1. Field of the Invention
The invention relates generally to testing of integrated circuits and, in particular, to a method and structure for chip-level testing of wire delay.
2. Description of the Related Art
Metal wire variation affects the capacitance and resistance of a wire interconnects and thereby significantly impacts the timing of semiconductor chips. As scaling of integrated circuit technologies increases so does the role that wire delay plays on overall integrated circuit delay. Metal lines are processed independently on different metal levels such that the resistance-capacitance delay on each metal layer may vary and thus, each resistance-capacitance delay on each level should be monitored.
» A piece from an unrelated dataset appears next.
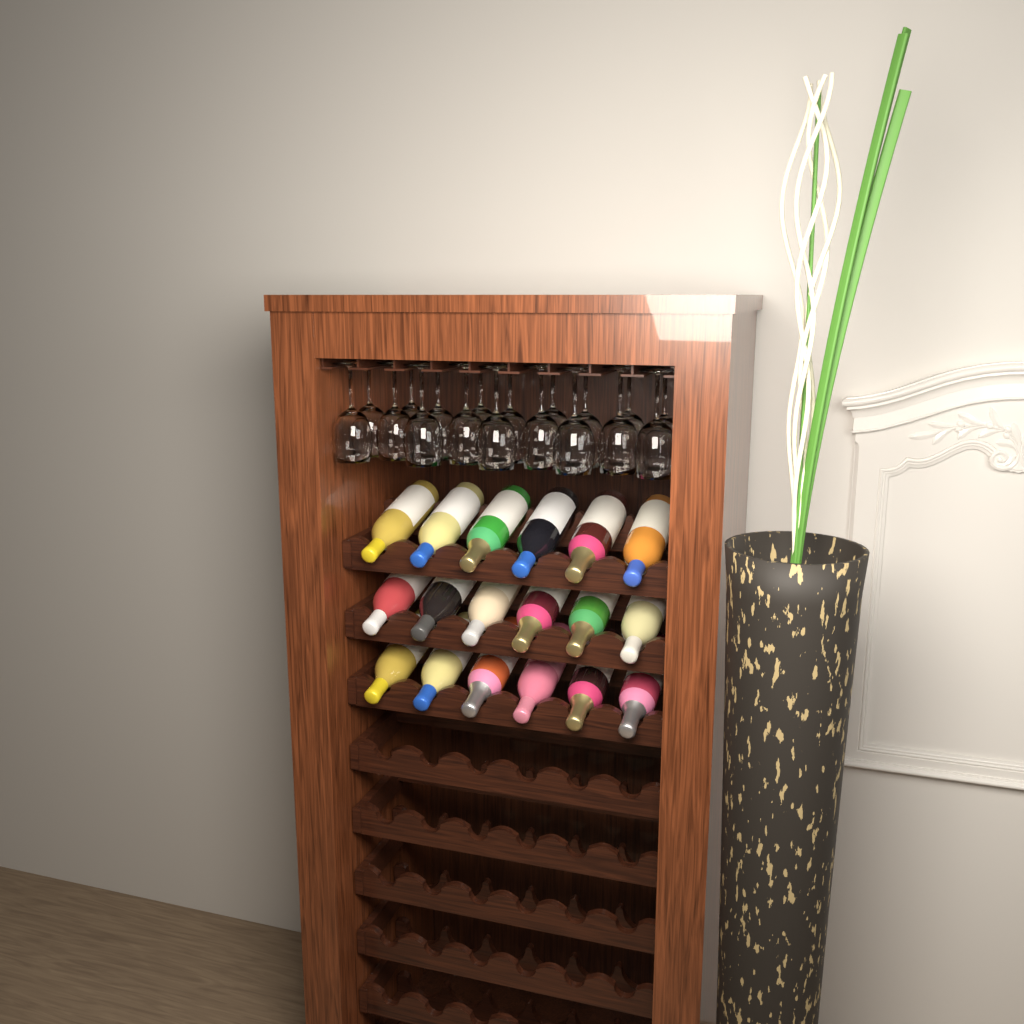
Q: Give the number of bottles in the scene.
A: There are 18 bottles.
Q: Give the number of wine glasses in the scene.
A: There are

In-Line Kerf monitors are used today to periodically monitor parameters such as resistance or capacitance, independently, on semiconductor wafers. These monitors do not specifically measure wire delay. Additionally, the measurements taken by in-line Kerf monitors are gross measurements which simply indicate when the overall measured parameter for a wafer is wildly out of spec. These in-line Kerf measurements are designed for manufacturing process centering and are not used to make pass/fail decisions regarding an entire wafer based upon resistance or capacitance. However, because they do not measure delay directly and because they can not isolate a location of the delay to a particular chip or metal layer on a chip, they are not suitable for making chip-level pass/fail decisions.